À propos de la première réclamation du travailleur, le TAT constate que ce dernier n'a jamais reçu de diagnostic de surdité valide de la part d'un professionnel de la santé. Malgré le lien que le travailleur faisait entre sa perte d'audition et son travail, aucun audiogramme de l'époque ne démontre un tel lien. Le TAT souligne également, et cet élément est crucial, que le travailleur n'a pas essuyé un refus de la CNESST pour cette première réclamation, mais qu'il y a plutôt eu fermeture administrative de son dossier en raison d'un manque de documents. Cette réclamation n'a donc jamais été traitée au fond. Le TAT en vient à la conclusion qu'elle ne peut faire obstacle à la production d'une nouvelle réclamation.

Quant à la deuxième réclamation, le TAT dresse le même constat. En 2003, le travailleur n'a toujours pas reçu de diagnostic visant une surdité d’ordre professionnel. La réclamation demeure donc incomplète et, faute de documents suffisants, la CNESST ferme de nouveau le dossier administrativement. Il n'y a donc toujours pas de décision de refus de la part de la CNESST. Comme le mentionne le TAT dans sa décision: «Il ne s'agit pas d’une fin de non-recevoir juridique, mais bien d’une fin de non-recevoir factuelle et/ou matérielle» (paragr. 47). Par ailleurs, le TAT ajoute ce qui suit:

«[49]        S’il devait produire une réclamation dans les six mois de sa connaissance de la genèse d’une lésion professionnelle, encore faut-il que cette connaissance soit complète et qu’elle possède tous les éléments, sinon tout le potentiel nécessaire à sa démonstration. Tant qu’il manque des éléments importants au tableau et que ces éléments ne peuvent véritablement se réaliser, il est difficile d’imputer la rigueur d’un délai comme celui de l’article 272 au travailleur.

[50]          Pour ces motifs, le Tribunal estime que les réclamations du travailleur pour des problèmes de surdité, tant en 1989, qu’en 2003, ne font pas obstacle à la production de la nouvelle réclamation produite en juin 2022, si cette dernière, bien sûr, respecte les exigences de l’article 272 de la Loi.» [Nos soulignements.]

Quant à cette nouvelle réclamation, la troisième, celle-ci sera la bonne.
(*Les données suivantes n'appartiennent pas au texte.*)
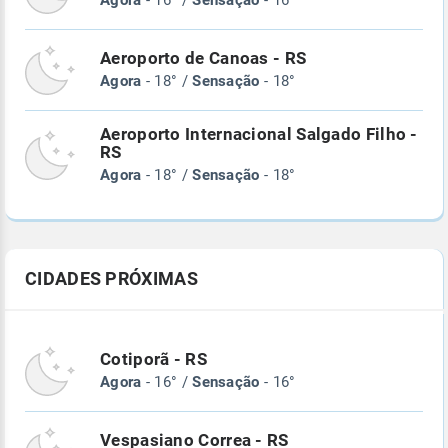
Agora
- 16° /
Sensação
- 16°
Aeroporto de Canoas - RS
Agora
- 18° /
Sensação
- 18°
Aeroporto Internacional Salgado Filho -
RS
Agora
- 18° /
Sensação
- 18°
CIDADES PRÓXIMAS
Cotiporã - RS
Agora
- 16° /
Sensação
- 16°
Vespasiano Correa - RS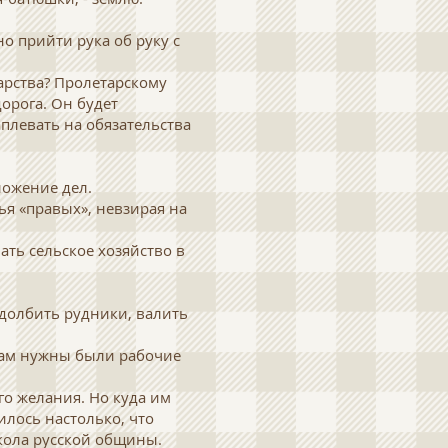
о прийти рука об руку с
дарства? Пролетарскому
орога. Он будет
аплевать на обязательства
ложение дел.
я «правых», невзирая на
ть сельское хозяйство в
 долбить рудники, валить
 Нам нужны были рабочие
го желания. Но куда им
илось настолько, что
школа русской общины.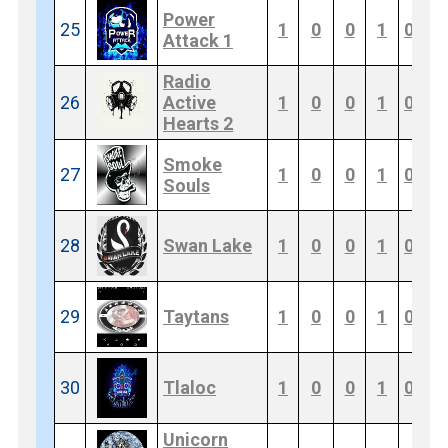
Power
25
1
0
0
1
0
2
Attack 1
Radio
26
Active
1
0
0
1
0
2
Hearts 2
Smoke
27
1
0
0
1
0
2
Souls
28
Swan Lake
1
0
0
1
0
2
29
Taytans
1
0
0
1
0
2
30
Tlaloc
1
0
0
1
0
2
Unicorn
Le travailleur a alors en sa possession, et ce, pour la première fois, un diagnostic de surdité neurosensorielle bilatérale accompagné de 2 audiogrammes qui dénotent une baisse d’audition caractéristique d’une surdité causée par le bruit, surtout à l’oreille droite. Puisque les démarches du travailleur ont été effectuées à l'intérieur d'un délai de 6 mois, le TAT déclare sa réclamation, maintenant complète, recevable.

Enfin, dans le second volet de sa décision, le TAT reconnaîtra l'origine professionnelle de la surdité dont souffre le travailleur, comme quoi il faut parfois faire preuve de persévérance!